Accurate chromosome segregation during mitotic division of budding yeast depends on the multiprotein kinetochore complex, Dam1 (aka DASH). Purified Dam1 heterodecamers encircle microtubules (MTs) to form rings that can function as “couplers”, molecular devices that transduce energy from MT disassembly into the motion of a cargo. Here we show that MT depolymerization develops the 6-fold larger force against a Dam1 ring than the force exerted on a coupler that binds only one side of a MT. Wild type rings slow depolymerization 4-fold, but rings that include a mutant Dam1p with truncated C-terminus slow depolymerization less, consistent with the idea that this tail is part of a strong bond between rings and MTs. A molecular-mechanical model for Dam1-MT interaction predicts that binding between this flexible tail and the MT wall should cause a Dam1 ring to wobble as is moves with a shortening MT end, and Fourier analysis of moving, ring-attached beads corroborates this prediction.

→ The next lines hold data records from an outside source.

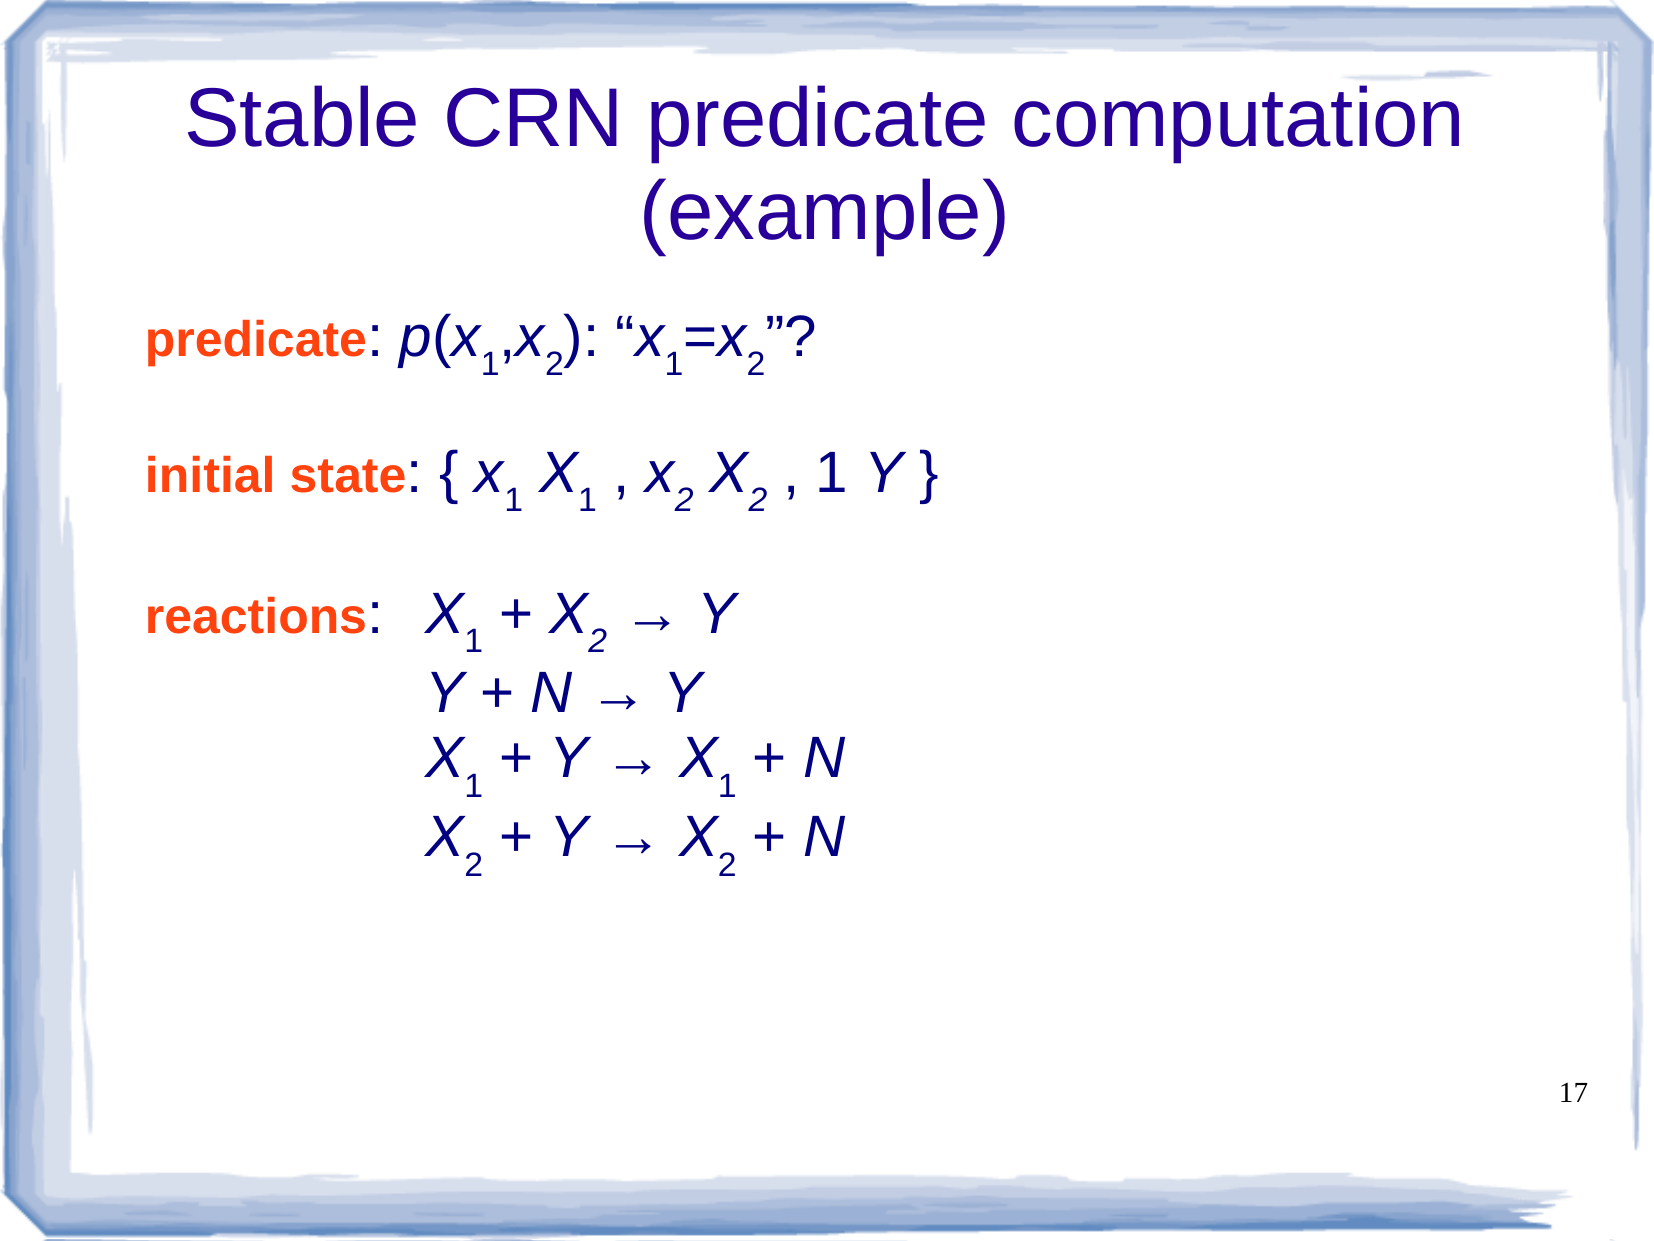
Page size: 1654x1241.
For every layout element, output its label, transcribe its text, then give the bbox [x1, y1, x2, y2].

text_box reactions: [130, 573, 410, 669]
text_box predicate: p(x1,x2): “x1=x2”? [130, 295, 1522, 392]
text_box X1 + X2 → Y Y + N → Y X1 + Y → X1 + N X2 + Y → X2 + N [410, 573, 1062, 892]
text_box initial state: { x1 X1 , x2 X2 , 1 Y } [130, 431, 1453, 528]
picture [0, 0, 1654, 1241]
title Stable CRN predicate computation (example) [75, 71, 1576, 258]
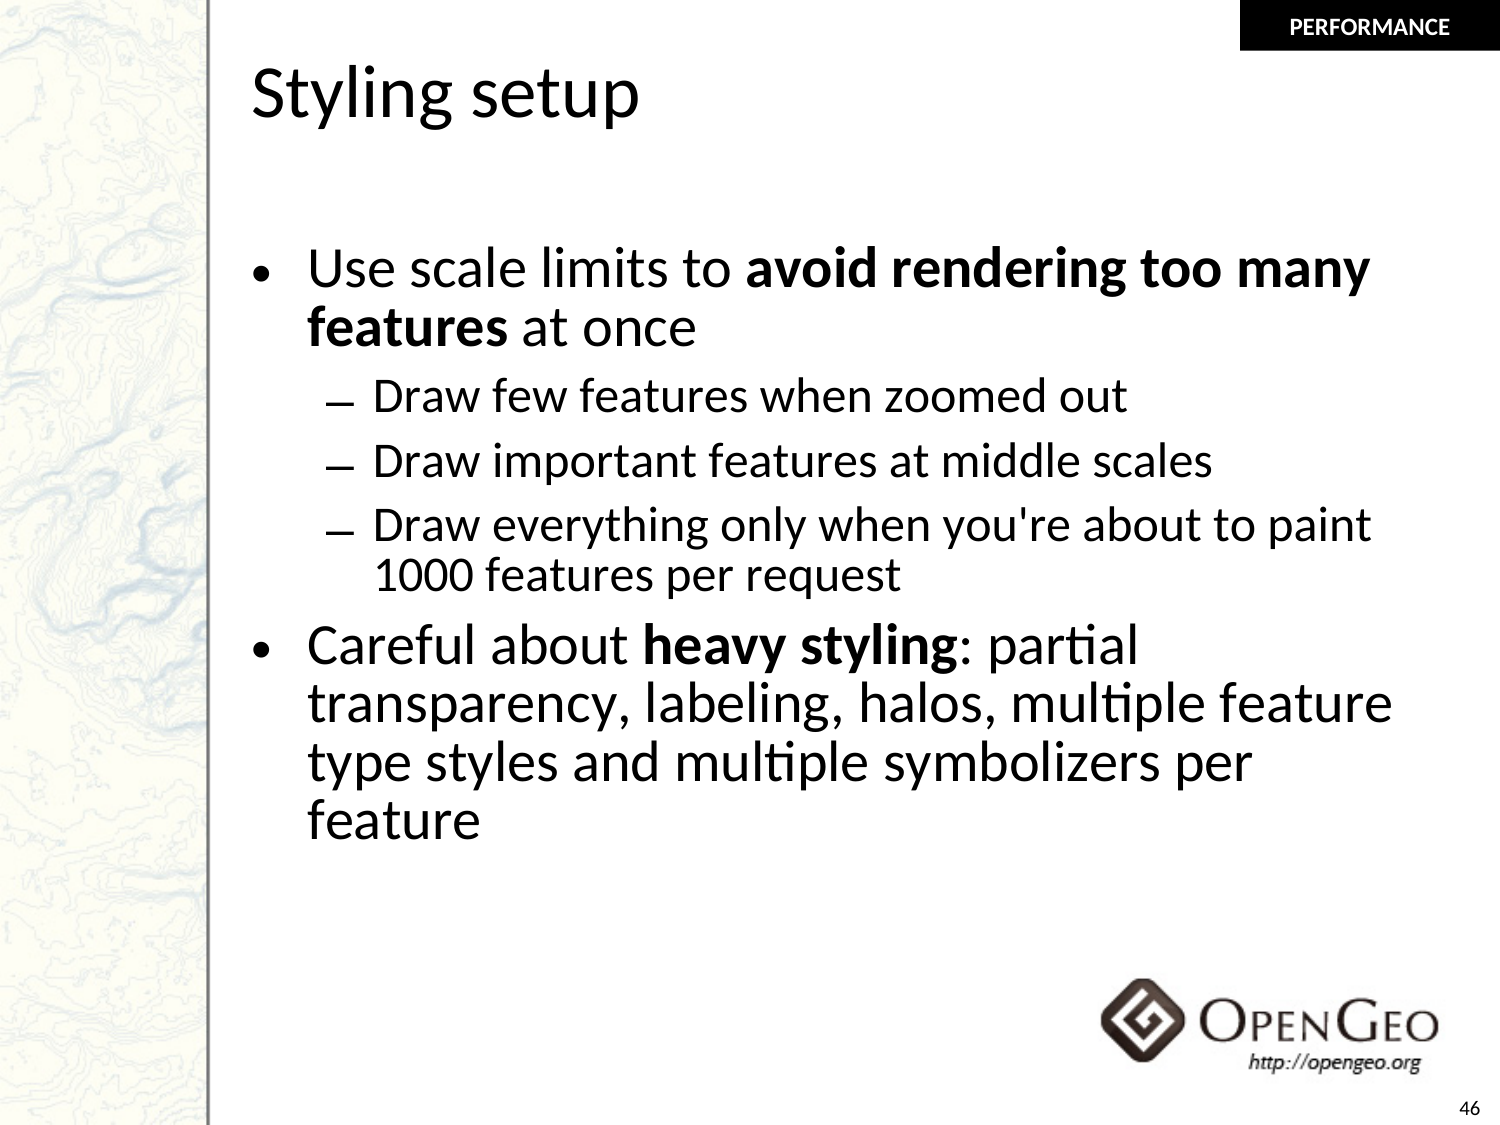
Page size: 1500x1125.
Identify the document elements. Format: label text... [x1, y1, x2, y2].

title Styling setup [236, 13, 1426, 185]
picture [0, 0, 1500, 1125]
list Use scale limits to avoid rendering too many features at once Draw few features when zoomed out Draw important features at middle scales Draw everything only when you're about to paint 1000 features per request Careful about heavy styling: partial transparency, labeling, halos, multiple feature type styles and multiple symbolizers per feature [236, 236, 1426, 979]
text_box PERFORMANCE [1240, 0, 1500, 51]
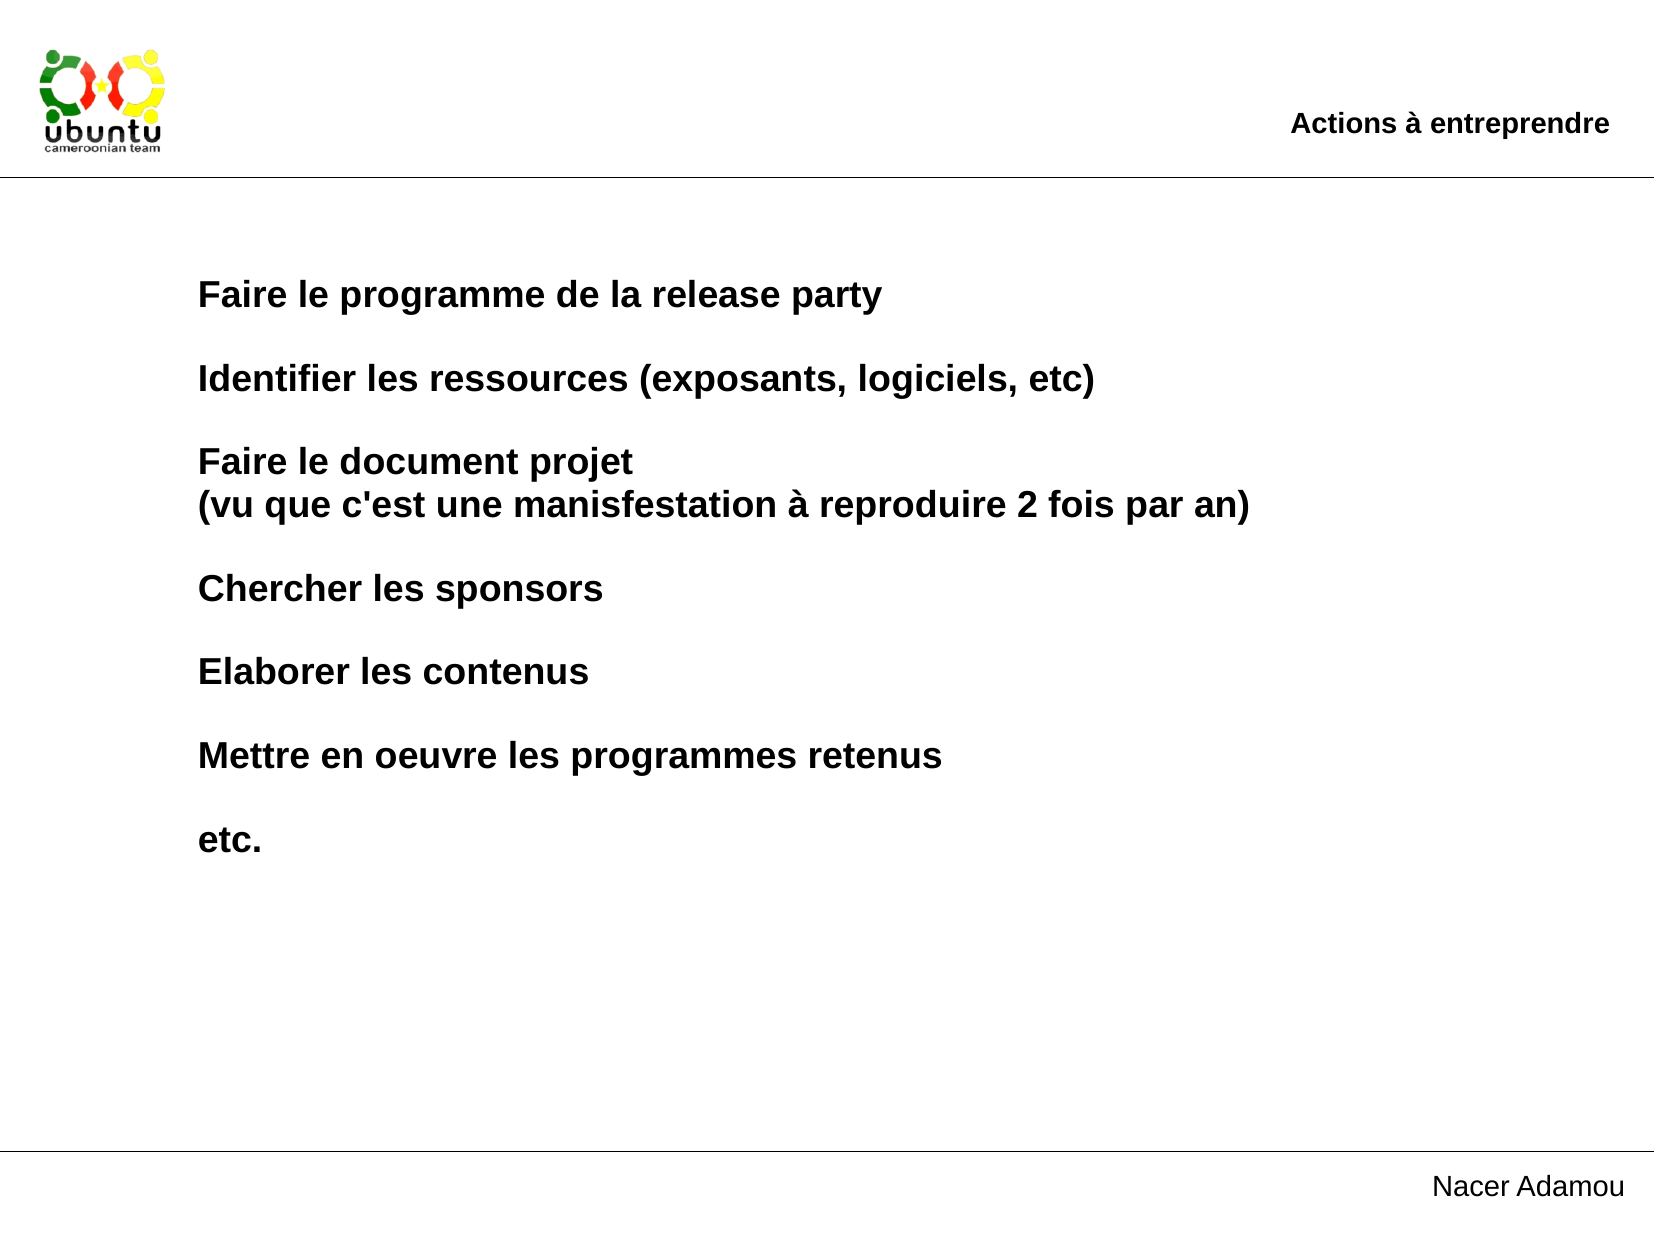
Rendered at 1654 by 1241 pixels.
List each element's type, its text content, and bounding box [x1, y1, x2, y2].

picture [29, 29, 178, 177]
text_box Faire le programme de la release party Identifier les ressources (exposants, logiciels, etc) Faire le document projet (vu que c'est une manisfestation à reproduire 2 fois par an) Chercher les sponsors Elaborer les contenus Mettre en oeuvre les programmes retenus etc. [147, 265, 1595, 1004]
text_box Actions à entreprendre [1240, 100, 1654, 148]
text_box Nacer Adamou [1417, 1163, 1643, 1211]
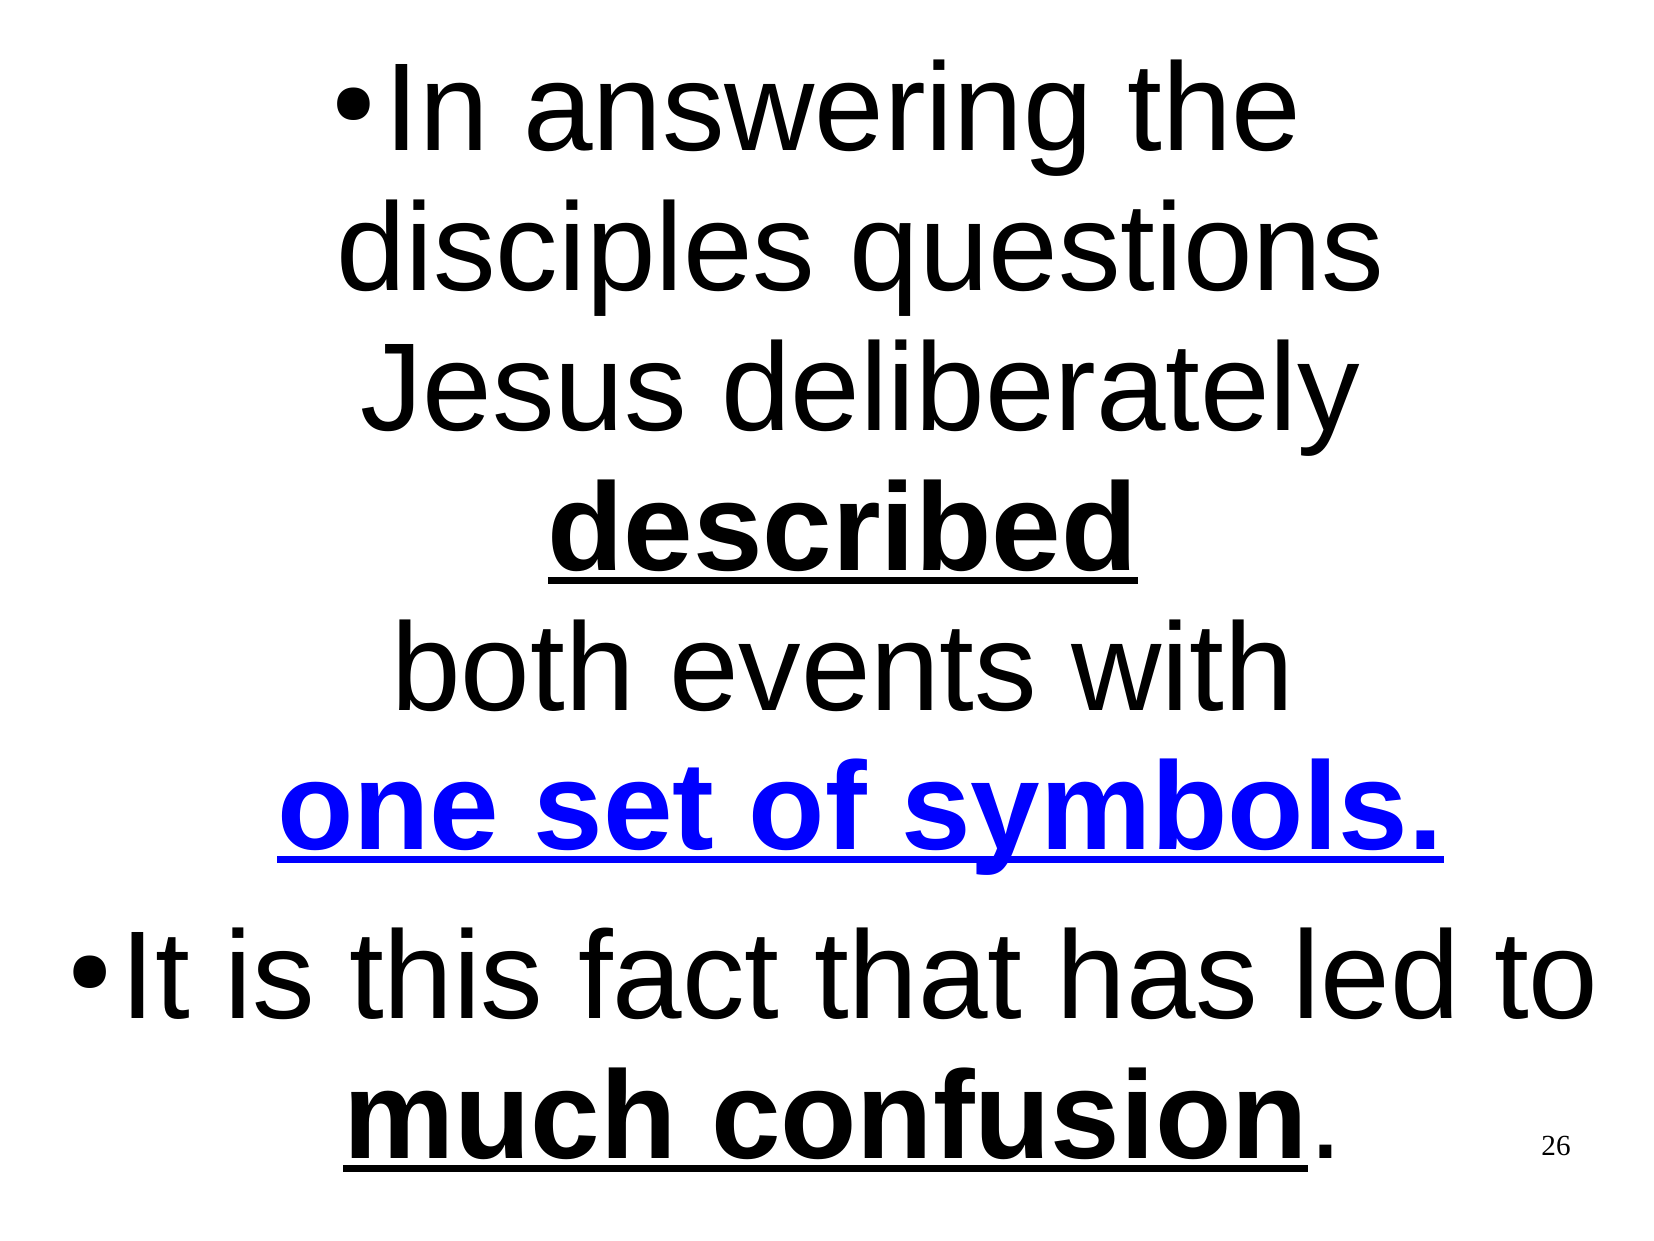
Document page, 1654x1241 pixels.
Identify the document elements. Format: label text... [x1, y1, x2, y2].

list In answering the disciples questions Jesus deliberately described both events with one set of symbols. It is this fact that has led to much confusion. [37, 37, 1613, 1201]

Comparisons of the forces generated against wild type and mutant complexes confirm the importance of tight Dam1-MT association for processive cargo movement under load. Since processivity in chromosome motion is an essential property, particularly for organisms in which there is only one MT per kinetochore, the Dam1 ring seems well adapted for mitotic motions in budding yeast.